» WORK INSTRUCTIONS
1/ In the post about eating bacon, reproduce the text between "On Christmas Day, I" and "was freakin’ fantastic.", inclusive.
2/ In the post about eating bacon, list each sentence the writer says aloud to their mom, in the order spoken.

··· DOCUMENT EXCERPT

On Christmas Day, I ate meat for the first time in a year and a half. (We’re not counting that chicken salad sandwich that I thought was egg salad – that was an accident, and I threw it out as soon as I realized – we’re talking about intentional meat consumption only). I had a slice of bacon, just one. It smelled so good and, I figured, nothing you eat really counts on Christmas anyway. My mom was standing next to me nattering about something, and I turned to her and said, “I can’t talk about that right now. I’m eating bacon for the first time in over a year. You need to give me a minute.” And I shut my eyes and savored it. I was sad to discover that bacon still tastes as good as I remembered. I’d been theorizing that after such a prolonged period without meat, my body would have adjusted and meat would taste funny to me now, but nope. It was freakin’ fantastic.
Don’t get me wrong, I’m still a vegetarian. (Or, rather, a lacto-ovo-pescatarian, for you purists.) I have no plans to go back to eating meat any time soon: I still believe in my reasons for not eating meat, and I still like my veg lifestyle. That hasn’t changed. But I think one should check in on things now and then, and also I really wanted some bacon. Damn.

······
··· PROVIDED MATERIAL

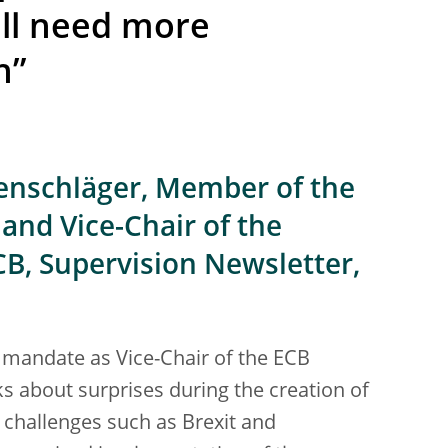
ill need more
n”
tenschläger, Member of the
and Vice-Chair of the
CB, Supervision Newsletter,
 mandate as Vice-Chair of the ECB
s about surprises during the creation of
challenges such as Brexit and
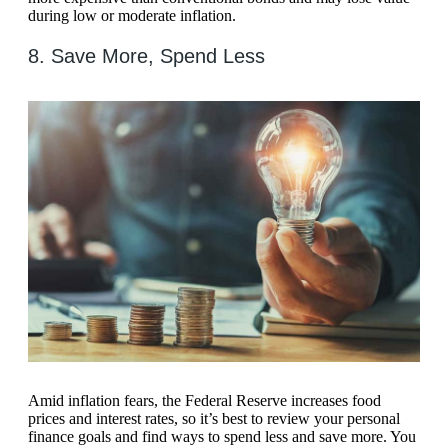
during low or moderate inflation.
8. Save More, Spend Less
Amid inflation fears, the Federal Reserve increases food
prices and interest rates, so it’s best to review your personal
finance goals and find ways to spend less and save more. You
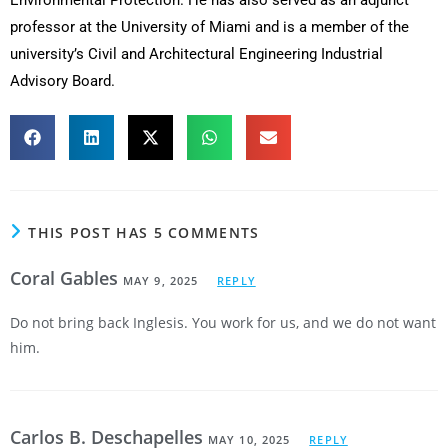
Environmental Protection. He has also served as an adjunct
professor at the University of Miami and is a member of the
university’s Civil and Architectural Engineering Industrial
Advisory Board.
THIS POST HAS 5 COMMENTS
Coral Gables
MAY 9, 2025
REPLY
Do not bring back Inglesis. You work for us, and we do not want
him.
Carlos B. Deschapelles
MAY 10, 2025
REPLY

······
··· PROVIDED MATERIAL

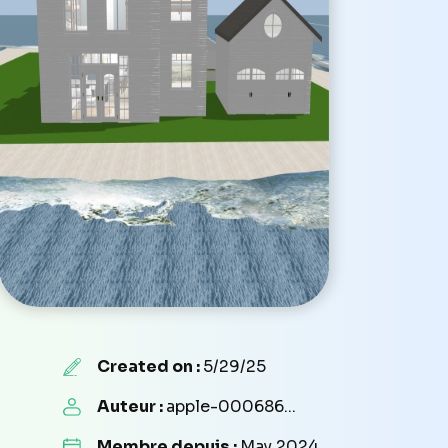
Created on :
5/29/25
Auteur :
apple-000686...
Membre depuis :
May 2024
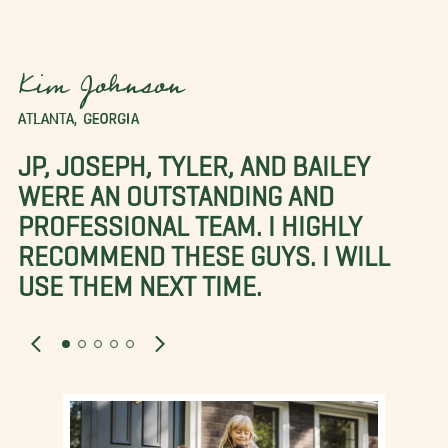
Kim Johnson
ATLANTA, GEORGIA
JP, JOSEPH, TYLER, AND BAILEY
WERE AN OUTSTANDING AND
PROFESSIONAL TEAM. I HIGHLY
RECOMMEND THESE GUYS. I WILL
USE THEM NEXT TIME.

······
··· PROVIDED MATERIAL

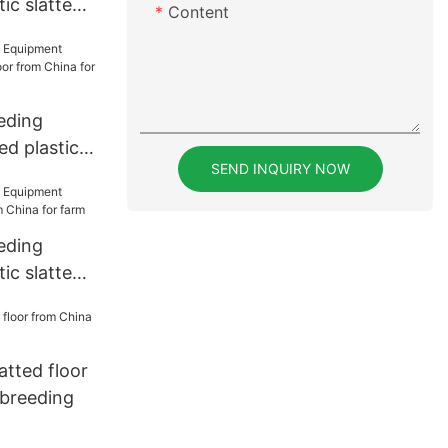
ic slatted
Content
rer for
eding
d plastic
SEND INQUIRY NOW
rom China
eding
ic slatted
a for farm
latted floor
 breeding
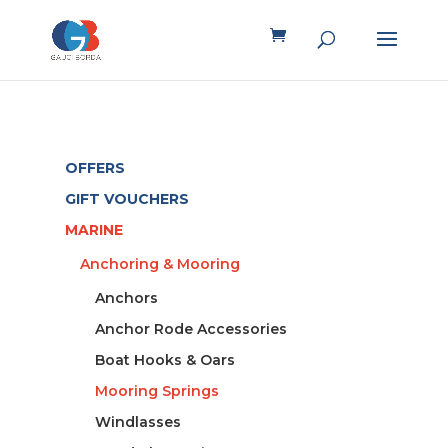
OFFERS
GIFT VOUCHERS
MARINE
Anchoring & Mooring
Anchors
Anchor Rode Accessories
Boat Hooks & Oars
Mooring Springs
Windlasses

······

» RESPONSE LIST
1/
On Christmas Day, I ate meat for the first time in a year and a half. (We’re not counting that chicken salad sandwich that I thought was egg salad – that was an accident, and I threw it out as soon as I realized – we’re talking about intentional meat consumption only). I had a slice of bacon, just one. It smelled so good and, I figured, nothing you eat really counts on Christmas anyway. My mom was standing next to me nattering about something, and I turned to her and said, “I can’t talk about that right now. I’m eating bacon for the first time in over a year. You need to give me a minute.” And I shut my eyes and savored it. I was sad to discover that bacon still tastes as good as I remembered. I’d been theorizing that after such a prolonged period without meat, my body would have adjusted and meat would taste funny to me now, but nope. It was freakin’ fantastic.

2/
1. I can't talk about that right now.
2. I'm eating bacon for the first time in over a year.
3. You need to give me a minute.